I wrote about the issue previously in USA Today, saying, “despite impeccable care, some hospital complications cannot be prevented.” I cited the facts that no studies exist that show how infections can be cut to zero, and even the government acknowledges that there are few effective guidelines to reliably halt the onset of delirium.
In a recent New York Times piece, Pauline Chen takes up the problem, citing some new data. Indeed, according to the Archives of Surgery,
data from almost 900,000 cases in over 1,000 hospitals and found that patient characteristics could have a marked impact on the rate of several of these payer-specific “never event” complications.

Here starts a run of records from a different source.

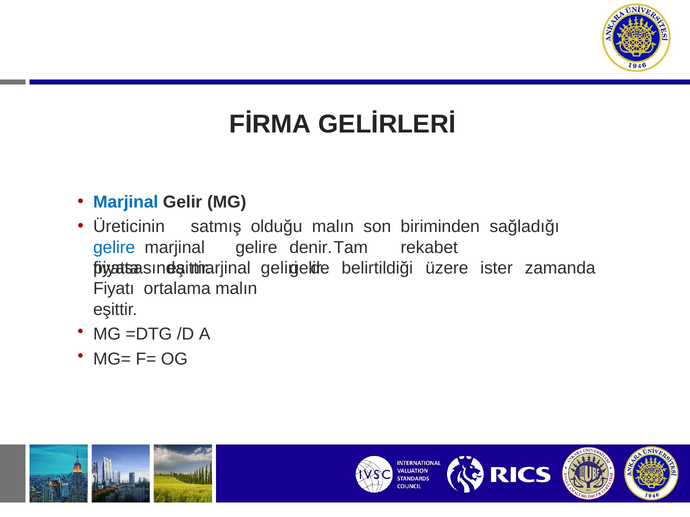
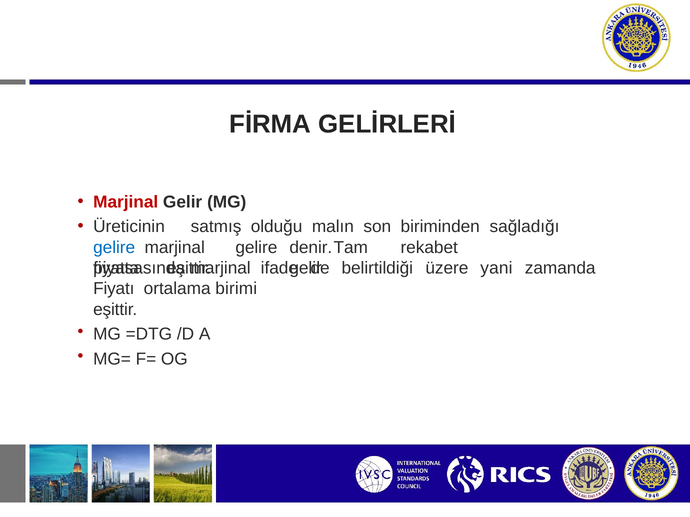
Marjinal at (126, 202) colour: blue -> red
geliri: geliri -> ifade
ister: ister -> yani
ortalama malın: malın -> birimi
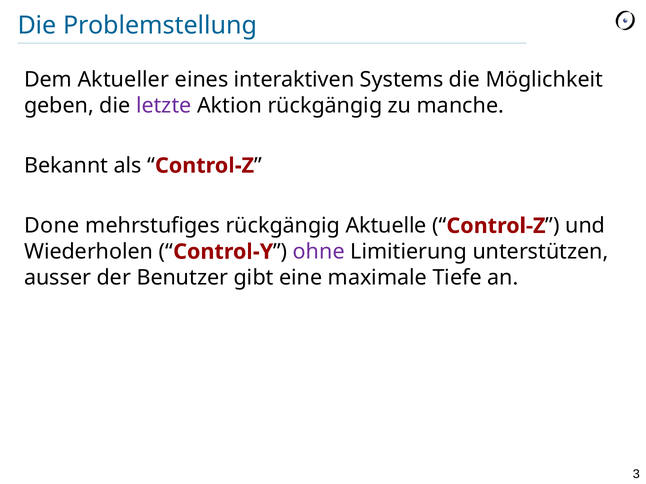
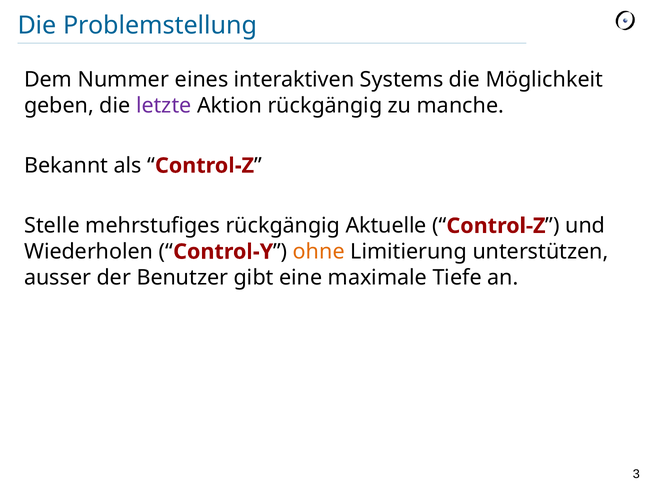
Aktueller: Aktueller -> Nummer
Done: Done -> Stelle
ohne colour: purple -> orange
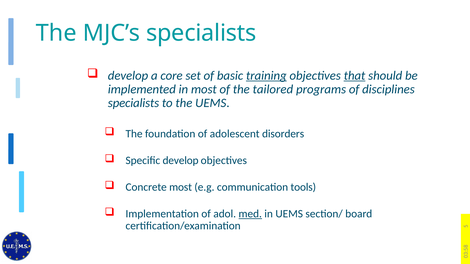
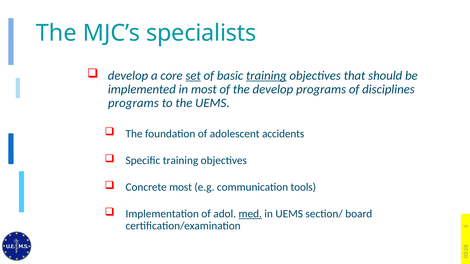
set underline: none -> present
that underline: present -> none
the tailored: tailored -> develop
specialists at (134, 103): specialists -> programs
disorders: disorders -> accidents
Specific develop: develop -> training
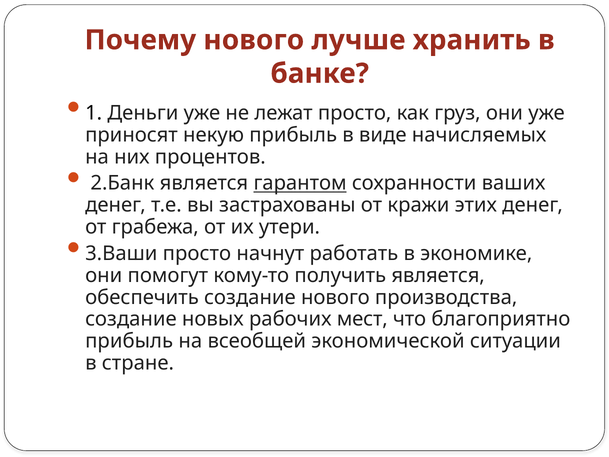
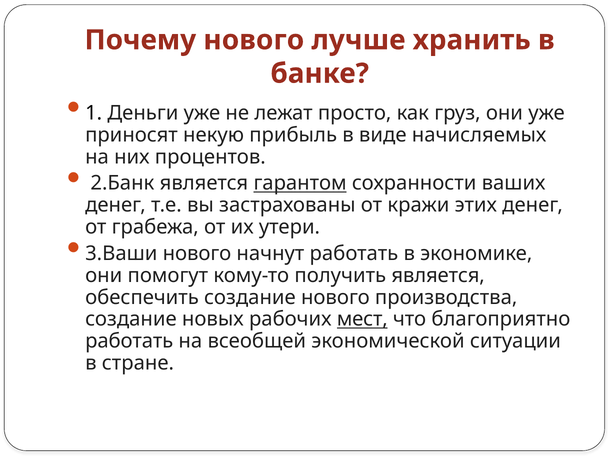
3.Ваши просто: просто -> нового
мест underline: none -> present
прибыль at (129, 341): прибыль -> работать
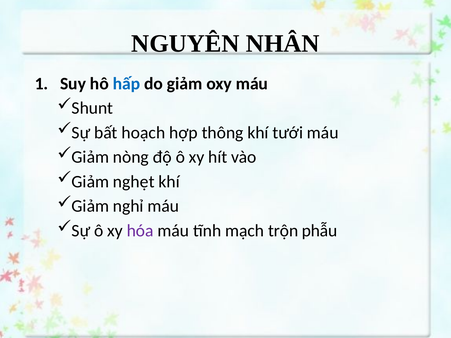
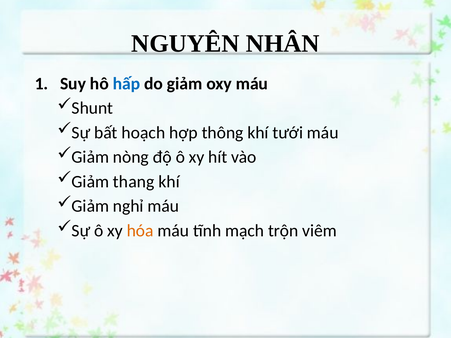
nghẹt: nghẹt -> thang
hóa colour: purple -> orange
phẫu: phẫu -> viêm
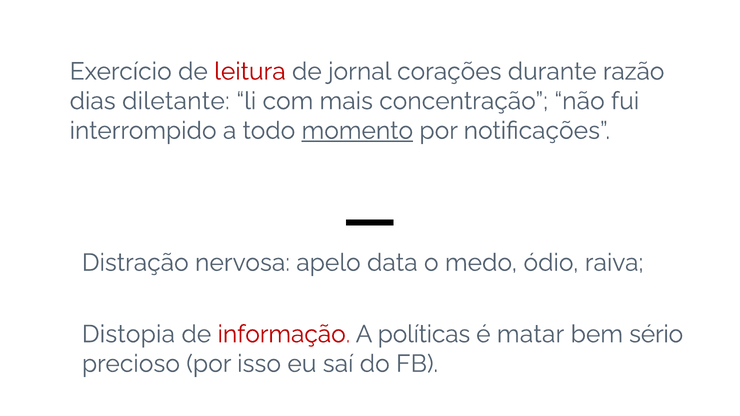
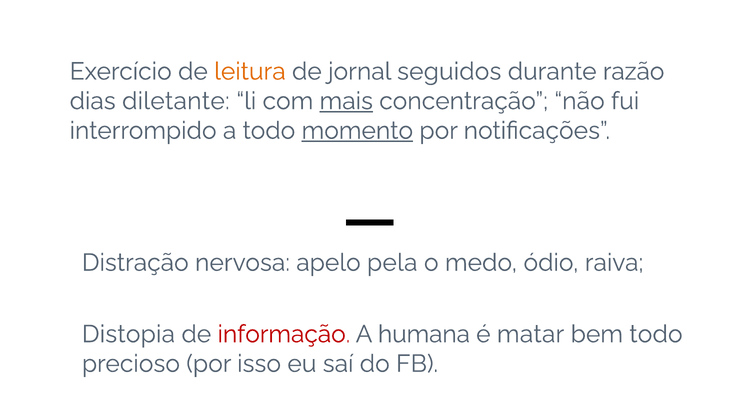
leitura colour: red -> orange
corações: corações -> seguidos
mais underline: none -> present
data: data -> pela
políticas: políticas -> humana
bem sério: sério -> todo
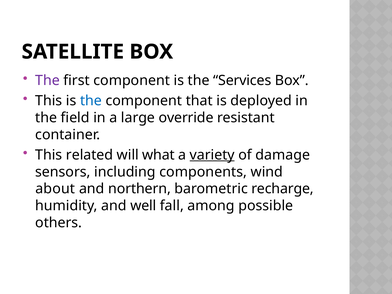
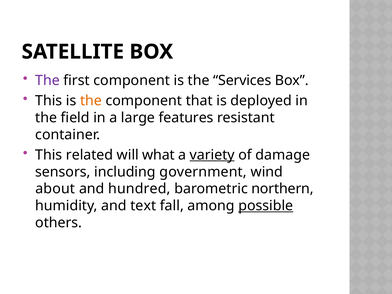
the at (91, 101) colour: blue -> orange
override: override -> features
components: components -> government
northern: northern -> hundred
recharge: recharge -> northern
well: well -> text
possible underline: none -> present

Pre-existing conditions like diabetes, chronic lung disease or malnutrition rendered patients more susceptible to certain complications no matter how much the physician intervened.
Instead, some argue for a “warranty” of sorts, that accounts of pre-existing medical conditions: “The warranty would be an all-inclusive upfront payment that would take into account the probability of having a complication, as well as the patient’s prior condition; and it would be standardized according to what the best quality hospitals pay for the same diagnosis, procedure and complications.”
Using such a blunt instrument, like globally denying payment for never events, will only lead hospitals and doctors to cherry-pick patients, leaving the ones more prone to complications to safety net hospitals. These unintended consequences can be minimized if those making the rules accounted for the nuance that quality medical care demands.